Only 9% of the patients diagnosed with HCC contracted COVID-19, which may be attributable to the success of our government advising ‘shielding’ for patients with chronic liver disease. Emerging cumulative data does indicate that patients with chronic liver disease acquiring COVID-19 have a higher mortality risk.22 While COVID-19 infections and related deaths may have been higher without the measures taken, in our cohort patient deaths were consequent to advanced cancer stage. The risk of acquiring COVID-19 needs to be balanced against that of missed HCC diagnoses and lost opportunities for treatments. As awareness of guidance and numbers of adults vaccinated rises, the benefits of resuming routine care must be re-evaluated.

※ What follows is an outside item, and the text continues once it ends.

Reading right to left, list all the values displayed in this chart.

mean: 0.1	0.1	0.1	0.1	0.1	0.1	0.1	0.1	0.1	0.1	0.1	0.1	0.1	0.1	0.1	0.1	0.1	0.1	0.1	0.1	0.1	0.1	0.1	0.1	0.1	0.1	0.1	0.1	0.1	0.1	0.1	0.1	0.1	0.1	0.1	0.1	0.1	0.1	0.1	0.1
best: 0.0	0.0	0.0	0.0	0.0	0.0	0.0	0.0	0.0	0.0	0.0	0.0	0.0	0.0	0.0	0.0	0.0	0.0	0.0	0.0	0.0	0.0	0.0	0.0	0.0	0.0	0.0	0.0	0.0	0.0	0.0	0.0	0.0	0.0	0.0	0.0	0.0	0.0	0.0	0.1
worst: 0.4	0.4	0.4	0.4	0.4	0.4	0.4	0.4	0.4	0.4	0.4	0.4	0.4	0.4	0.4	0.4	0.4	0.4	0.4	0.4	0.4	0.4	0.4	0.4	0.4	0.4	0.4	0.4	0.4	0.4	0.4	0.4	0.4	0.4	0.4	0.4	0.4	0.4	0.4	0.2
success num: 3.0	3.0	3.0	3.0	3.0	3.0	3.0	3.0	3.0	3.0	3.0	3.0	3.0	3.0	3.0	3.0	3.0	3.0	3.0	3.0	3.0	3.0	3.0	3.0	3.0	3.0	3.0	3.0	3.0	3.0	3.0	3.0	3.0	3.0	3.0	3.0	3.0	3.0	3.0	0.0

In line with international consensus recommendations, we advise that HCC surveillance in patients with cirrhosis is resumed as rapidly as possible, with delays limited to under 2–3 months if possible.23 Our data support this, as this level of delay has not detrimentally impacted the outcome of those who have engaged with healthcare and attended for their delayed surveillance appointments. In addition, we wish to highlight to healthcare funders, the need to support both routine primary and secondary care services—given it was the proportion of cancers detected incidentally in our region that fell most markedly. Primary care services have been put under considerable strain as a result of the pandemic, with ongoing reductions in patient contact and negative impacts on the management of chronic diseases, which we associate with the loss of our incidental HCC cases.24 25 We advise that these services need urgent reinstatement and our now vaccinated patients should be encouraged to attend. Not only is the early detection of liver cancers associated with cure,26 there are now life-prolonging therapies available for those presenting with more advanced disease. Patients presenting to hospitals can benefit from treatments despite the pandemic—in line with established guidelines, with some adjustments, for example, first-line locoregional therapies rather than surgery and telemedicine appointments rather than face-to-face visits.23 27–29 While strict temporary measures can help to control the pandemic in the short term, we want to raise awareness of their detrimental impact if continued. By informing and educating healthcare authorities, service providers and patients, we hope to avert the numbers of patients dying with advanced stage liver cancer, without the opportunity for tertiary centre-led treatments or best supportive care.